Follow the directions on the page. If you're sure you camera came without a CD, here are the drivers:

http://www.nodevice.com/driver/DCR-PC106E/get40002.html


----------



## belgiangeneral

You sure that's gonna work? I mean it says Windows ME/2000/XP while I have Vista...
Also I'm not sure if a disk came with it, but it doesn't matter because it does work on my sisters PC..
edit: yup I just tried installing and it said I have an incorrect version of windows. Am I screwed or is there a way around this?


----------



## adarsh

Hi, this is the compatibility chart. 

Your camera *is* compatible with Vista.
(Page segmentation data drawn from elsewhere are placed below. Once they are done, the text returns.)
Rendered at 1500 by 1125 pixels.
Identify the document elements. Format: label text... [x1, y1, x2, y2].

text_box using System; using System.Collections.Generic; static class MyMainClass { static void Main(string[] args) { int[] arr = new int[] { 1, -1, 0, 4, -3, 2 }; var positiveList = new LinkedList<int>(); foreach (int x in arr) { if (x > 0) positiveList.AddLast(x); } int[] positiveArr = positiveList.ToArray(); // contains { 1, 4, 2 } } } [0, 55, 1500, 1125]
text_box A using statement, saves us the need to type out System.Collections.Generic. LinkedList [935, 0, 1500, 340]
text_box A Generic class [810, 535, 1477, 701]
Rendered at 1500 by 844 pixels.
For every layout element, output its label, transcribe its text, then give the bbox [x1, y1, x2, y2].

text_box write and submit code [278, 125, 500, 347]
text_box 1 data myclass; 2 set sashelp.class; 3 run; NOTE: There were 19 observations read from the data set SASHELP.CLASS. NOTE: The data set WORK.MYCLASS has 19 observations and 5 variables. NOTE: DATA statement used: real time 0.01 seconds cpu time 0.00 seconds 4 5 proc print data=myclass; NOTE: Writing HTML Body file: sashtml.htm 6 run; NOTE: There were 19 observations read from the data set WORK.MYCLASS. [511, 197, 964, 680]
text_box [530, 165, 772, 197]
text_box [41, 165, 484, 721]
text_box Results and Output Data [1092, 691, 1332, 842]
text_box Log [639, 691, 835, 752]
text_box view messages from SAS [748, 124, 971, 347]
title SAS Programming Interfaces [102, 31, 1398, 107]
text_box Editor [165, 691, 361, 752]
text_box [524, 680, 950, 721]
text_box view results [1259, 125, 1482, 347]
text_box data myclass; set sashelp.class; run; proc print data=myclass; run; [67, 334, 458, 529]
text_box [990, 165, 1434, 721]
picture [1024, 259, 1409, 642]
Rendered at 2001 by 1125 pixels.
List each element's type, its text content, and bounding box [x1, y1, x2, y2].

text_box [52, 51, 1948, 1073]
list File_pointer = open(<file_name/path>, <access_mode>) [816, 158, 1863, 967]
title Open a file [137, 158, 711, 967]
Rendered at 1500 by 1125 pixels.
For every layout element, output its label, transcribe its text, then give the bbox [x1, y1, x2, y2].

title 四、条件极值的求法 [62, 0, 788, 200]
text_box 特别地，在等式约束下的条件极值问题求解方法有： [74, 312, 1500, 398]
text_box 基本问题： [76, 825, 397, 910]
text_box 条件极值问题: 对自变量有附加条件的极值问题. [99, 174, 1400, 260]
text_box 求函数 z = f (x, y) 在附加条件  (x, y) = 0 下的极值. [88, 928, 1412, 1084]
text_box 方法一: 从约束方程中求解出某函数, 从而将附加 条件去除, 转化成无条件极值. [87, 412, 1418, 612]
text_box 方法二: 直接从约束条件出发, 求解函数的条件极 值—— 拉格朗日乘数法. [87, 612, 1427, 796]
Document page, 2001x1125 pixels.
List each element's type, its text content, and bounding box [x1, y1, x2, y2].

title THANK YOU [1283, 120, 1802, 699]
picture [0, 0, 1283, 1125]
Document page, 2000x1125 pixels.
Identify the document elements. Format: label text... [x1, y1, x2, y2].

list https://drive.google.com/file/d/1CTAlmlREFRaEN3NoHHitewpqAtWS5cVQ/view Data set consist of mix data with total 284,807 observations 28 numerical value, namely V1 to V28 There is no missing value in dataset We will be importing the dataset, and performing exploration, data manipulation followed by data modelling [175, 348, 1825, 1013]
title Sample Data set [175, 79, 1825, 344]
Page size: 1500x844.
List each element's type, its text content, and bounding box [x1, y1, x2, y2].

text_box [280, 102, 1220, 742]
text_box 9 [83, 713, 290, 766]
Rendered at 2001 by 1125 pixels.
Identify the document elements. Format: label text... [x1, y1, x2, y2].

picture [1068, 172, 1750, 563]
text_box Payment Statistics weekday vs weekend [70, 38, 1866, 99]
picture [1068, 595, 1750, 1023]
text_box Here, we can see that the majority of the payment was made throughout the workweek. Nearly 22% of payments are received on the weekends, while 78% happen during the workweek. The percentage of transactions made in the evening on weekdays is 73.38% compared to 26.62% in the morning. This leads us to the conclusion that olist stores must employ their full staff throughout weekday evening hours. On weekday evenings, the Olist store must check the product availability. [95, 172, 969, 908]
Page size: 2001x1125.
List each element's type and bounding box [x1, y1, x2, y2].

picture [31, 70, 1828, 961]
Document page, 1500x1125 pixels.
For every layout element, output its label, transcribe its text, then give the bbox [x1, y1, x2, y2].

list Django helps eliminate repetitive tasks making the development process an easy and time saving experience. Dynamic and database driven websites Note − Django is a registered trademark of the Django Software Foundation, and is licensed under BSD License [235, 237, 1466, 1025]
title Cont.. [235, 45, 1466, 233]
Please install the software provided with the camera to use it with the computer.


----------



## CodyG [WIN-TEAM]

belgiangeneral-

Hi, my name’s Cody, and I’m working with the Vista Outreach Team to help answer questions that Vista users might have.  It looks like Microsoft and Sony have taken some steps to make sure that your particular model of camcorder is recognized and compatible with Vista.  After I did some searching on the Sony site, it looks like they’ve provided some links that should help their users ensure that their software and drivers are fully updated.  Here’s the link: http://www.sonydigital-link.com/hotnews/vista/vista.aspx?l=hr&sc=DV  Just scroll down the list to find your particular model, and see if that update will get you back up and running!  Let me know if this fixes your problem.  If it doesn’t, let me know, and I can see if we can work on any other potential solutions!

Thanks,

Cody 
Windows Vista Outreach Team


----------



## gino555

*same problem*

hi,

I have the same problem you cant install the xp version to vista to update to the vista driver, I cant find my install cd, is there any way i can download a driver for vista for my camcorder????

thanks


----------